The key text graph generation device 120 may determine a directional vector corresponding to the direction 331 (hereinafter, referred to as a “first directional vector”) and may determine a directional vector corresponding to the direction 332 (hereinafter, referred to as a “second directional vector”). The key text graph generation device 120 may determine a directional vector that is orthogonal to both the first directional vector and the second directional vector (hereinafter, referred to as a “third directional vector”). FIG. 4 illustrates an example of each of a first directional vector 411, a second directional vector 412, and a third directional vector 413. The first directional vector 411 may represent a directional vector (or a base vector) of a +x-axis, the second directional vector 412 may represent a directional vector (or a base vector) of a +y-axis, and the third directional vector 413 may represent a directional vector (or a base vector) of a +z-axis.

The key text graph generation device 120 may transmit, for example, the key text graph 401 to the management device 130. When a vehicle including the electronic device 110 enters a place (e.g., an indoor parking lot) managed by the management device 130, the electronic device 110 may receive the key text graph 401 from the management device 130 (or the key text graph generation device 120).

FIGS. 5 to 10B illustrate example methods in which an electronic device estimates an orientation (or a direction) of an image according to one or more embodiments.

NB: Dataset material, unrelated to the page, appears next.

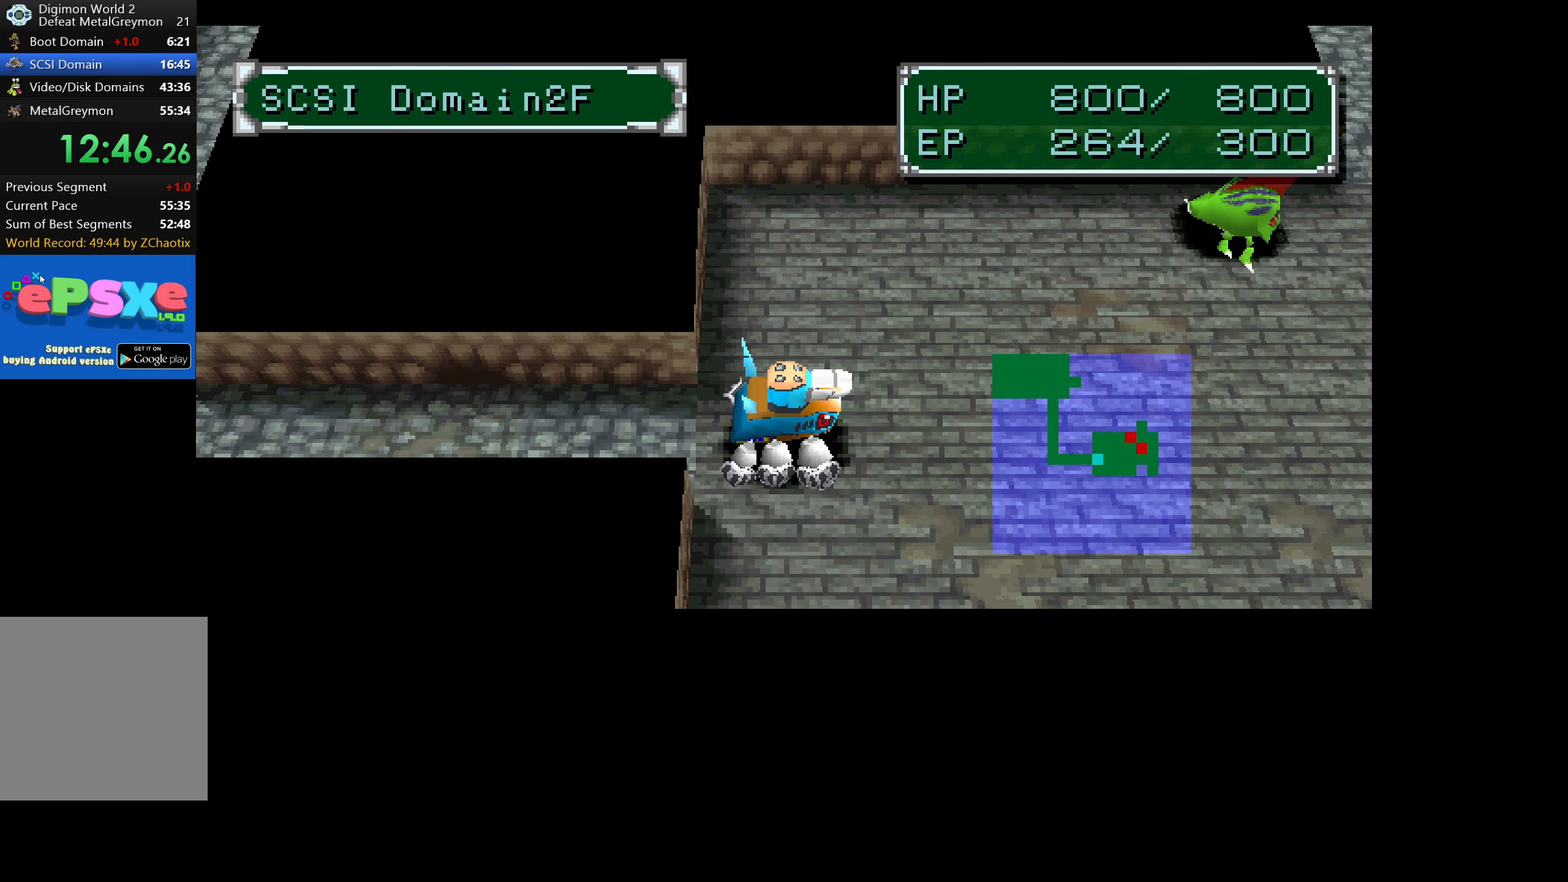
{"buttons": ["DPAD_DOWN", "DPAD_RIGHT"], "button_events": []}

In an example, the electronic device 110 may determine, among nodes of a key text graph, a first matrix M_wbased on a first vector between nodes corresponding to pieces of text (e.g., two selected pieces of key text) detected from an image. In a camera coordinate system, the electronic device 110 may determine a second matrix M_qbased on a second vector between detected pieces of text (e.g., two selected pieces of key text). The electronic device 110 may estimate an orientation (or a direction) of an image based on the determined first matrix M_wand the determined second matrix M_q. Hereinafter, a method of determining the first matrix M_wis described with reference to FIGS. 5 to 6C and a method of determining the second matrix M_qis described with reference to FIGS. 7 to 10B.

Referring FIG. 5, in a non-limiting example, an image 510 may be obtained by capturing an indoor parking lot by a front camera of a vehicle.

In an example, the electronic device 110 may detect (or obtain) pieces of text (e.g., pieces of key text) from the image 510 obtained through a camera (e.g., the front camera of the vehicle). For example, the electronic device 110 may recognize pieces of text (e.g., B08, B09, B10, etc.) in the image 510. The electronic device 110 may select text 511 (e.g., B08), which is the largest and most clear text, and text 512 (e.g., B09), which is adjacent (or closest) to the text 511, in the image 510.

The electronic device 110 may receive a key text graph for a space (e.g., an indoor parking lot) where the electronic device 110 is positioned from the management device 130 and/or the key text graph generation device 120. Referring to FIG. 6A, in a non-limiting example, a portion of the key text graph for a space (e.g., the indoor parking lot) where the electronic device 110 is positioned is illustrated.

In the example shown in FIG. 6A, a node 601-1 corresponding to the text 511 and a node 601-2 corresponding to the text 512 may be defined in a portion of a key text graph 601. First to third directional vectors 611, 612, and 613 may exist in the key text graph 601. The first to third directional vectors 611, 612, and 613 may be directional vectors in a first coordinate system (e.g., a map coordinate system). The first directional vector 611 (e.g., the first directional vector 411 of FIG. 4) may represent a directional vector of a +x-axis, the second directional vector 612 (e.g., the second directional vector 412 of FIG. 4) may represent a directional vector of a +y-axis, and the third directional vector 613 (e.g., the third directional vector 413 of FIG. 4) may represent a directional vector of a +z-axis. An opposite directional vector of the first directional vector 611 may represent a directional vector of a-x-axis, an opposite directional vector of the second directional vector 612 may represent a directional vector of a-y-axis, and an opposite directional vector of the third directional vector 613 may represent a directional vector of a-z-axis.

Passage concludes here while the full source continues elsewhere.